◆ INFORMATION SUPPLIED
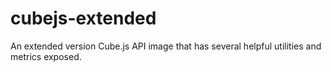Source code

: # cubejs-extended
An extended version Cube.js API image that has several helpful utilities and metrics exposed. 
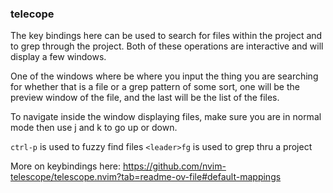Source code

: ### telecope

The key bindings here can be used to search for
files within the project and to grep through
the project. Both of these operations are interactive and will display a few windows. 

One of the windows where be where you input the thing you are
searching for whether that is a file or a grep pattern of some
sort, one will be the preview window of the file, and the last
will be the list of the files.

To navigate inside the window displaying files, make sure
you are in normal mode then use j and k to go up or down.

`ctrl-p` is used to fuzzy find files
`<leader>fg` is used to grep thru a project

More on keybindings here:
https://github.com/nvim-telescope/telescope.nvim?tab=readme-ov-file#default-mappings
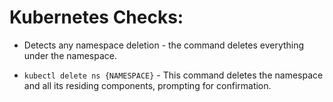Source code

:# Kubernetes Checks:

- Detects any namespace deletion - the command deletes everything under the namespace.

* `kubectl delete ns {NAMESPACE}` - This command deletes the namespace and all its residing components, prompting for confirmation.
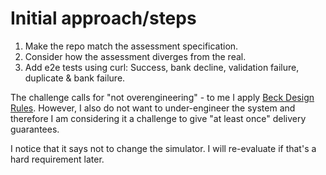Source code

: # Initial approach/steps

1. Make the repo match the assessment specification.
2. Consider how the assessment diverges from the real.
3. Add e2e tests using curl: Success, bank decline, validation failure, duplicate & bank failure.

The challenge calls for "not overengineering" - to me I apply [Beck Design Rules](https://martinfowler.com/bliki/BeckDesignRules.html). However, I also do not want to under-engineer the system and therefore I am considering it a challenge to give "at least once" delivery guarantees.

I notice that it says not to change the simulator. I will re-evaluate if that's a hard requirement later. 


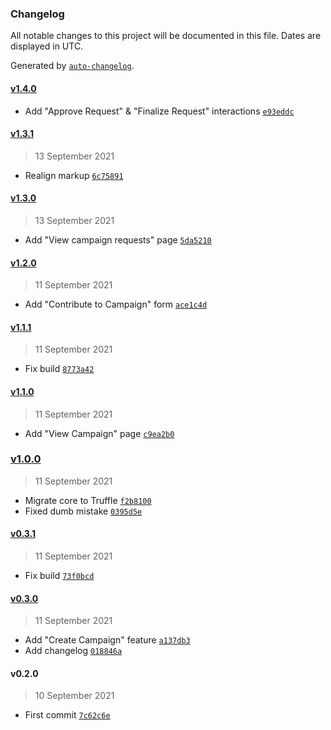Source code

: ### Changelog

All notable changes to this project will be documented in this file. Dates are displayed in UTC.

Generated by [`auto-changelog`](https://github.com/CookPete/auto-changelog).

#### [v1.4.0](https://github.com/franco-roura/solidity-kickstarter/compare/v1.3.1...v1.4.0)

- Add "Approve Request" & "Finalize Request" interactions [`e93eddc`](https://github.com/franco-roura/solidity-kickstarter/commit/e93eddc100a62bca667dfe4a1c482ca56e86ecf1)

#### [v1.3.1](https://github.com/franco-roura/solidity-kickstarter/compare/v1.3.0...v1.3.1)

> 13 September 2021

- Realign markup [`6c75891`](https://github.com/franco-roura/solidity-kickstarter/commit/6c7589120119d9c74801a744aa0fb99bc659c5f2)

#### [v1.3.0](https://github.com/franco-roura/solidity-kickstarter/compare/v1.2.0...v1.3.0)

> 13 September 2021

- Add "View campaign requests" page [`5da5210`](https://github.com/franco-roura/solidity-kickstarter/commit/5da52109628db9472072c2d88f5201c153366502)

#### [v1.2.0](https://github.com/franco-roura/solidity-kickstarter/compare/v1.1.1...v1.2.0)

> 11 September 2021

- Add "Contribute to Campaign" form [`ace1c4d`](https://github.com/franco-roura/solidity-kickstarter/commit/ace1c4d6fec3bfff2315e7692ca9b2baf93ce78c)

#### [v1.1.1](https://github.com/franco-roura/solidity-kickstarter/compare/v1.1.0...v1.1.1)

> 11 September 2021

- Fix build [`8773a42`](https://github.com/franco-roura/solidity-kickstarter/commit/8773a42be8206ee0452024c0d786e6a6261876a4)

#### [v1.1.0](https://github.com/franco-roura/solidity-kickstarter/compare/v1.0.0...v1.1.0)

> 11 September 2021

- Add "View Campaign" page [`c9ea2b0`](https://github.com/franco-roura/solidity-kickstarter/commit/c9ea2b09f4e196c8d404a931801672c0fd855cef)

### [v1.0.0](https://github.com/franco-roura/solidity-kickstarter/compare/v0.3.1...v1.0.0)

> 11 September 2021

- Migrate core to Truffle [`f2b8100`](https://github.com/franco-roura/solidity-kickstarter/commit/f2b810097b13b6bce4aa6796d3d4afc54d57be71)
- Fixed dumb mistake [`0395d5e`](https://github.com/franco-roura/solidity-kickstarter/commit/0395d5ef96e592c81dacaee901ac874dc222ebdd)

#### [v0.3.1](https://github.com/franco-roura/solidity-kickstarter/compare/v0.3.0...v0.3.1)

> 11 September 2021

- Fix build [`73f0bcd`](https://github.com/franco-roura/solidity-kickstarter/commit/73f0bcda6bbfa9649ea33fc34215da2d189f6a15)

#### [v0.3.0](https://github.com/franco-roura/solidity-kickstarter/compare/v0.2.0...v0.3.0)

> 11 September 2021

- Add "Create Campaign" feature [`a137db3`](https://github.com/franco-roura/solidity-kickstarter/commit/a137db367323ef7965b1fe2e76b366ed310012b0)
- Add changelog [`018846a`](https://github.com/franco-roura/solidity-kickstarter/commit/018846a4eec714ec1880a909e4cd656e1c55938d)

#### v0.2.0

> 10 September 2021

- First commit [`7c62c6e`](https://github.com/franco-roura/solidity-kickstarter/commit/7c62c6edba978bf0e6a6f375538678ebb7f8b06f)
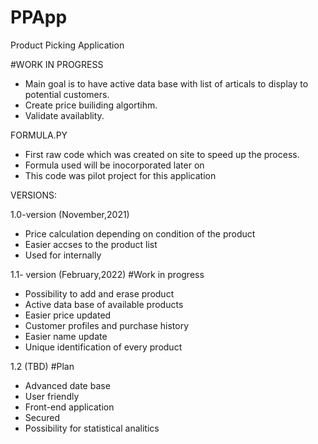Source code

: # PPApp
Product Picking Application

#WORK IN PROGRESS

- Main goal is to have active data base with list of  articals to display to potential customers.
- Create price builiding algortihm.
- Validate availablity.

FORMULA.PY

- First raw code which was created on site to speed up the process. 
- Formula used will be inocorporated later on
- This code was pilot project for this application

VERSIONS:

1.0-version (November,2021)

- Price calculation depending on condition of the product
- Easier accses to the product list
- Used for internally


1.1- version (February,2022)
#Work in progress

- Possibility to add and erase product
- Active data base of available products
- Easier price updated
- Customer profiles and purchase history
- Easier name update
- Unique identification of every product

1.2 (TBD)
#Plan

- Advanced date base
- User friendly
- Front-end application
- Secured
- Possibility for statistical analitics

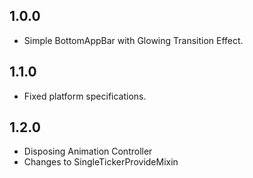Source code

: ## 1.0.0

* Simple BottomAppBar with Glowing Transition Effect.

## 1.1.0

* Fixed platform specifications.

## 1.2.0

* Disposing Animation Controller
* Changes to SingleTickerProvideMixin
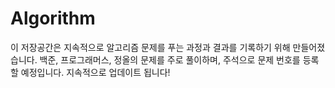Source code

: # Algorithm

이 저장공간은 지속적으로 알고리즘 문제를 푸는 과정과 결과를 기록하기 위해 만들어졌습니다.
백준, 프로그래머스, 정올의 문제를 주로 풀이하며, 주석으로 문제 번호를 등록할 예정입니다.
지속적으로 업데이트 됩니다!
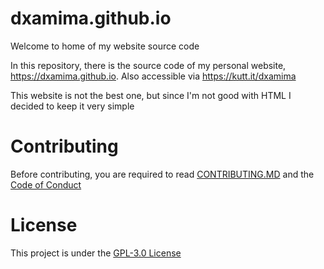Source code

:# dxamima.github.io
Welcome to home of my website source code

In this repository, there is the source code of my personal website, https://dxamima.github.io. Also accessible via https://kutt.it/dxamima

This website is not the best one, but since I'm not good with HTML I decided to keep it very simple

# Contributing
Before contributing, you are required to read [CONTRIBUTING.MD](https://github.com/damimaa/damima.im/blob/main/CONTRIBUTING.md) and the [Code of Conduct](https://github.com/damimaa/damima.im/blob/main/CODE_OF_CONDUCT.md)

# License
This project is under the [GPL-3.0 License](/LICENSE)

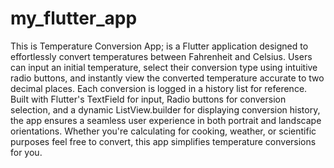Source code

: # my_flutter_app


This is  Temperature Conversion App; is a Flutter application designed to effortlessly convert temperatures between Fahrenheit and Celsius. Users can input an initial temperature, select their conversion type using intuitive radio buttons, and instantly view the converted temperature accurate to two decimal places. Each conversion is logged in a history list for reference. Built with Flutter's TextField for input, Radio buttons for conversion selection, and a dynamic ListView.builder for displaying conversion history, the app ensures a seamless user experience in both portrait and landscape orientations. Whether you're calculating for cooking, weather, or scientific purposes feel free to convert, this app simplifies temperature conversions for you.

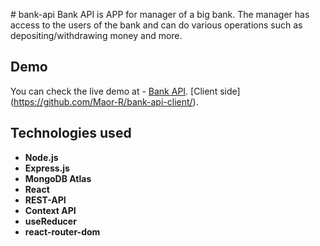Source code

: ﻿﻿# bank-api
Bank API is APP for manager of a big bank.
The manager has access to the users of the bank and can do
various operations such as depositing/withdrawing money and more.
## Demo

You can check the live demo at - [Bank API](https://bank-api-site.onrender.com/).
[Client side] (https://github.com/Maor-R/bank-api-client/).
## Technologies used

- **Node.js**
- **Express.js**
- **MongoDB Atlas**
- **React**
- **REST-API**
- **Context API**
- **useReducer**
- **react-router-dom**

◆ REQUEST
In the records above, which lines hold the string "will"? Copy each one.

◆ EXERCISE RESULT
the project. Both of these operations are interactive and will display a few windows. 
sort, one will be the preview window of the file, and the last
will be the list of the files.
I notice that it says not to change the simulator. I will re-evaluate if that's a hard requirement later. 
All notable changes to this project will be documented in this file. Dates are displayed in UTC.
- Formula used will be inocorporated later on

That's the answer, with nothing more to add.